(Dataset records)
□ □ □ □ □ □ □
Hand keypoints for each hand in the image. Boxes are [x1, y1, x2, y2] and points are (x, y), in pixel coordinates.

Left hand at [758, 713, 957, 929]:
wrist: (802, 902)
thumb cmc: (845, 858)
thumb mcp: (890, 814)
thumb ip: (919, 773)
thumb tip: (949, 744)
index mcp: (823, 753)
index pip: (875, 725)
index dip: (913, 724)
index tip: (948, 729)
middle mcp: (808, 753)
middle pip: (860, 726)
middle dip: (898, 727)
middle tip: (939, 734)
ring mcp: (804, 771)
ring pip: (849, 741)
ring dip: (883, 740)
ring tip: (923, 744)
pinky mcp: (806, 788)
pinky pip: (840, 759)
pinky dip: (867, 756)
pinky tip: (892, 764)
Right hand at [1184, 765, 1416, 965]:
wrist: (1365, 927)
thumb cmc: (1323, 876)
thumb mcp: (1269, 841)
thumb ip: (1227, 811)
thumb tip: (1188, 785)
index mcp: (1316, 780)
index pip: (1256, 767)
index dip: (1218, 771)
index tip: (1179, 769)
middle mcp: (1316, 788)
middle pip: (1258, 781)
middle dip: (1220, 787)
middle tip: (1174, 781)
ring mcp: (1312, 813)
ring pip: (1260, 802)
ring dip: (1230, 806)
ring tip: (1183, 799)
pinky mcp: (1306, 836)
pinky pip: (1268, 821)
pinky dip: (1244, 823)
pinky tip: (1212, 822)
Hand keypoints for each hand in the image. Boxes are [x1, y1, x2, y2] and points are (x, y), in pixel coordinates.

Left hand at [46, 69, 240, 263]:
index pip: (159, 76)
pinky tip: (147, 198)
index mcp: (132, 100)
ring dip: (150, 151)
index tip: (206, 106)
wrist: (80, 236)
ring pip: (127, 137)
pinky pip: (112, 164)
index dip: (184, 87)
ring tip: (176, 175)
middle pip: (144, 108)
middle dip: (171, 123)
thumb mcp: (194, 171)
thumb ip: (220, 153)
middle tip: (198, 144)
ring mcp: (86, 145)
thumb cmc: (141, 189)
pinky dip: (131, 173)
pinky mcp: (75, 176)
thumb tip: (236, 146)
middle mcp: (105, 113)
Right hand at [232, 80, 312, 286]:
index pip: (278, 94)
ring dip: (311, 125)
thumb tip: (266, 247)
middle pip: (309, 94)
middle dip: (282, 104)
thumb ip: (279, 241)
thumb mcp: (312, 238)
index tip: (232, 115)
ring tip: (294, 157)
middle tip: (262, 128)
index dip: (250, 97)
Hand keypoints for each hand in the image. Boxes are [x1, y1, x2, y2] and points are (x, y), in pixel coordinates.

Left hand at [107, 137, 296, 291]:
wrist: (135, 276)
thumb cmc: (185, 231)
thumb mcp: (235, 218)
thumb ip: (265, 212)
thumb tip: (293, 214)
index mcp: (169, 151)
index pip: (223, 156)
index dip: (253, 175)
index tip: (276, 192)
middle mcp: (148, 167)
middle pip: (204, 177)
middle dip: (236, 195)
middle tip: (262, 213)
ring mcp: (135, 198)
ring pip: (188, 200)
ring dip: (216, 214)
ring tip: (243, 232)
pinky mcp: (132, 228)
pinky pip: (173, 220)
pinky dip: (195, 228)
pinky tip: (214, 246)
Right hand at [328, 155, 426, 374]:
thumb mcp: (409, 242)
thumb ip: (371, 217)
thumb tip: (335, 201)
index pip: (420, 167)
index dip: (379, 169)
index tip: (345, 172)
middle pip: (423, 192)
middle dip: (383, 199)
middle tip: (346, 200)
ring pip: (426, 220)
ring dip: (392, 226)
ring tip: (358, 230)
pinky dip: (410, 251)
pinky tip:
□ □ □ □ □ □ □
▶ Task description: Transcribe all of the entries without altering anything.

▶ Task solution:
Hand keypoints for each hand in the image. Boxes are [x1, y1, x2, y2] and points are (x, y), in pixel coordinates.

Left hand at [758, 713, 957, 929]:
wrist: (802, 902)
thumb cmc: (845, 858)
thumb mcp: (890, 814)
thumb ip: (919, 773)
thumb tip: (949, 744)
index mcp: (823, 753)
index pip: (875, 725)
index dip: (913, 724)
index tip: (948, 729)
middle mcp: (808, 753)
middle pip: (860, 726)
middle dip: (898, 727)
middle tip: (939, 734)
ring mcp: (804, 771)
ring pip: (849, 741)
ring dip: (883, 740)
ring tip: (923, 744)
pinky mcp: (806, 788)
pinky pip: (840, 759)
pinky dip: (867, 756)
pinky tip: (892, 764)
Right hand at [1184, 765, 1416, 965]:
wrist: (1365, 927)
thumb cmc: (1323, 876)
thumb mcp: (1269, 841)
thumb ip: (1227, 811)
thumb tip: (1188, 785)
index mcp: (1316, 780)
index pip: (1256, 767)
index dip: (1218, 771)
index tip: (1179, 769)
middle mcp: (1316, 788)
middle pip: (1258, 781)
middle dip: (1220, 787)
middle tip: (1174, 781)
ring mcp: (1312, 813)
ring pip: (1260, 802)
ring dip: (1230, 806)
ring tip: (1183, 799)
pinky mcp: (1306, 836)
pinky pip: (1268, 821)
pinky dip: (1244, 823)
pinky tip: (1212, 822)
Hand keypoints for each hand in the image. Boxes are [x1, y1, x2, y2] and points are (x, y), in pixel coordinates.

Left hand at [46, 69, 240, 263]:
index pip: (159, 76)
pinky tip: (147, 198)
index mcp: (132, 100)
ring dip: (150, 151)
index tip: (206, 106)
wrist: (80, 236)
ring pip: (127, 137)
pinky pip: (112, 164)
index dip: (184, 87)
ring tip: (176, 175)
middle pip: (144, 108)
middle dip: (171, 123)
thumb mcp: (194, 171)
thumb ip: (220, 153)
middle tip: (198, 144)
ring mcp: (86, 145)
thumb cmc: (141, 189)
pinky dip: (131, 173)
pinky mcp: (75, 176)
thumb tip: (236, 146)
middle mcp: (105, 113)
Right hand at [232, 80, 312, 286]:
index pip: (278, 94)
ring dip: (311, 125)
thumb tip: (266, 247)
middle pip: (309, 94)
middle dip: (282, 104)
thumb ip: (279, 241)
thumb mcp: (312, 238)
index tip: (232, 115)
ring tip: (294, 157)
middle tip: (262, 128)
index dip: (250, 97)
Hand keypoints for each hand in the image. Boxes are [x1, y1, x2, y2] and points are (x, y), in pixel coordinates.

Left hand at [107, 137, 296, 291]:
wrist: (135, 276)
thumb cmc: (185, 231)
thumb mcp: (235, 218)
thumb ip: (265, 212)
thumb tip: (293, 214)
index mcp: (169, 151)
index pip: (223, 156)
index dip: (253, 175)
index tip: (276, 192)
middle mcp: (148, 167)
middle pip: (204, 177)
middle dip: (236, 195)
middle tip: (262, 213)
ring mcp: (135, 198)
ring pip: (188, 200)
ring dip: (216, 214)
ring tip: (243, 232)
pinky mcp: (132, 228)
pinky pip: (173, 220)
pinky dip: (195, 228)
pinky tip: (214, 246)
Right hand at [328, 155, 426, 374]:
thumb mcp: (409, 242)
thumb ip: (371, 217)
thumb tip: (335, 201)
index pip: (420, 167)
index dip: (379, 169)
index tip: (345, 172)
middle pip: (423, 192)
middle dip: (383, 199)
middle tip: (346, 200)
ring pip: (426, 220)
ring dip: (392, 226)
ring tip: (358, 230)
pinky dip: (410, 251)
pinky tip:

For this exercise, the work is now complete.